Your task – Extract the run of lines that starts at the top of the records below and ends at the line with "modest — closer to a dainty jar than a", keeping both ends and excluding pictures.
=== Records provided ===
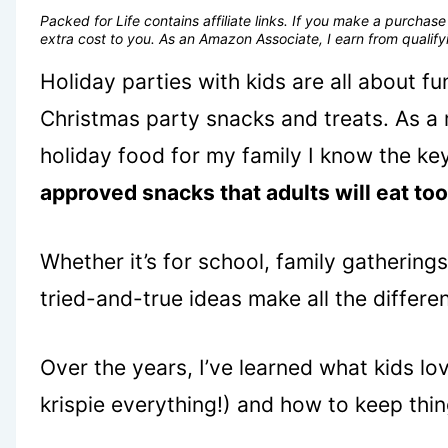
Packed for Life contains affiliate links. If you make a purcha
extra cost to you. As an Amazon Associate, I earn from quali
Holiday parties with kids are all about f
Christmas party snacks and treats. As a
holiday food for my family I know the ke
approved snacks that adults will eat too
Whether it’s for school, family gathering
tried-and-true ideas make all the differe
Over the years, I’ve learned what kids lov
krispie everything!) and how to keep thi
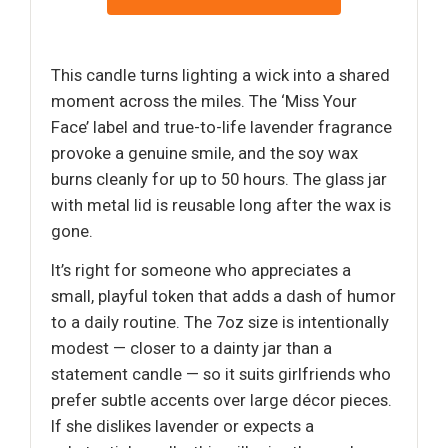
This candle turns lighting a wick into a shared
moment across the miles. The ‘Miss Your
Face’ label and true-to-life lavender fragrance
provoke a genuine smile, and the soy wax
burns cleanly for up to 50 hours. The glass jar
with metal lid is reusable long after the wax is
gone.
It’s right for someone who appreciates a
small, playful token that adds a dash of humor
to a daily routine. The 7oz size is intentionally
modest — closer to a dainty jar than a
statement candle — so it suits girlfriends who
prefer subtle accents over large décor pieces.
If she dislikes lavender or expects a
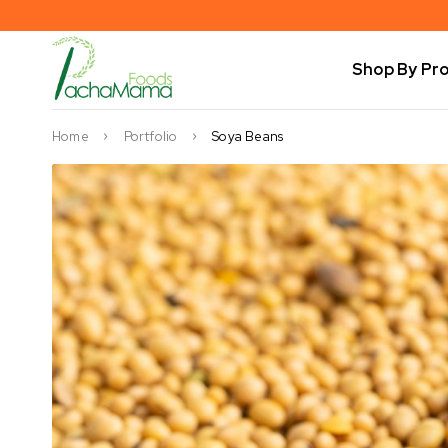
Shop By Pr
Home
Portfolio
Soya Beans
===
Completed task –
Packed for Life contains affiliate links. If you make a purcha
extra cost to you. As an Amazon Associate, I earn from quali
Holiday parties with kids are all about f
Christmas party snacks and treats. As a
holiday food for my family I know the ke
approved snacks that adults will eat too
Whether it’s for school, family gathering
tried-and-true ideas make all the differe
Over the years, I’ve learned what kids lov
krispie everything!) and how to keep thi
This candle turns lighting a wick into a shared
moment across the miles. The ‘Miss Your
Face’ label and true-to-life lavender fragrance
provoke a genuine smile, and the soy wax
burns cleanly for up to 50 hours. The glass jar
with metal lid is reusable long after the wax is
gone.
It’s right for someone who appreciates a
small, playful token that adds a dash of humor
to a daily routine. The 7oz size is intentionally
modest — closer to a dainty jar than a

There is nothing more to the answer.